### [FRAGMENTO DEL TEXTO]
La herida en su dedo tuvo a
maltraer durante toda la noche a Alfred, a tal punto que, en plena madrugada,
se levantó de la cama y, ya sea por la molestia o por su implacable obsesión,
se dirigió raudamente al laboratorio. Ahí manipuló una dosis de nitroglicerina,
y advirtió que el colodión del dedo empezaba a disolverse.
“Eureka”, dijo Alfred, a quien,
seguramente, no le debían faltar sus rudimentos de griego clásico. Disolvió un
poco del colodión que quedaba en el frasco en nitroglicerina y, luego de
mezclar un poco, obtuvo una gelatina de color ámbar amarillo cuyo poder de
explosión superaba al de la dinamita.
Quien descubrió el colodión fue
Louis Ménard, compañero de clase de Charles Baudelaire en el Liceo
Louis-le-Grand. Era, además, poeta y pintor, aunque de poco talento; su obra
más importante es Las ensoñaciones de un pagano místico que contó con cierta repercusión.

### [COMPRENSIÓN LECTORA]
• 1. Según el fragmento, ¿por qué Alfred se levantó de la cama en plena madrugada y fue al laboratorio? Responde en una a tres oraciones.
• 2. ¿Quién descubrió el colodión, según el fragmento?
• 3. Reescribe el pasaje del fragmento que abre con "La herida en" y cierra con "empezaba a disolverse.", reemplazando "Alfred" por "Alfredo".
Los registros no hacen falta para resolver nada de esto.

### [DATOS DE ORIGEN]
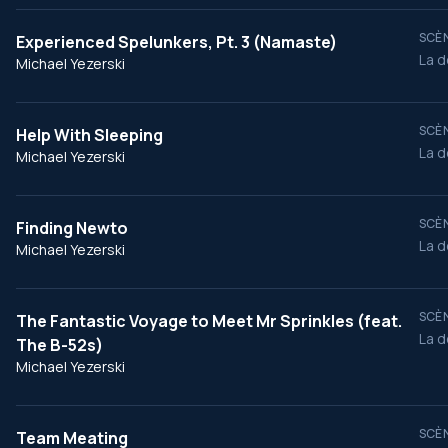
SCÈN
Experienced Spelunkers, Pt. 3 (Namaste)
La d
Michael Yezerski
SCÈN
Help With Sleeping
La d
Michael Yezerski
SCÈN
Finding Newto
La d
Michael Yezerski
SCÈN
The Fantastic Voyage to Meet Mr Sprinkles (feat.
La d
The B-52s)
Michael Yezerski
SCÈN
Team Meating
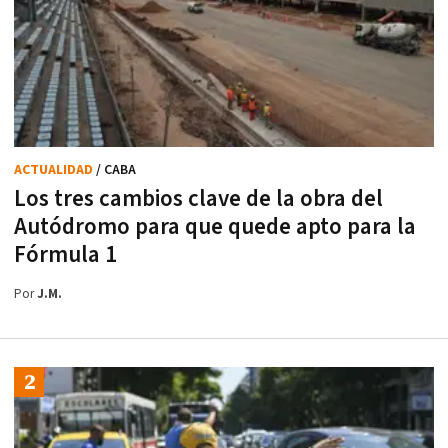
ACTUALIDAD
/ CABA
Los tres cambios clave de la obra del
Autódromo para que quede apto para la
Fórmula 1
Por
J.M.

### [SOLUCIONES]
• 1. La herida en el dedo lo tuvo a maltraer toda la noche. Se levantó y fue raudamente al laboratorio, ya sea por la molestia o por su implacable obsesión.

• 2. Louis Ménard.

• 3.
La herida en su dedo tuvo a
maltraer durante toda la noche a Alfredo, a tal punto que, en plena madrugada,
se levantó de la cama y, ya sea por la molestia o por su implacable obsesión,
se dirigió raudamente al laboratorio. Ahí manipuló una dosis de nitroglicerina,
y advirtió que el colodión del dedo empezaba a disolverse.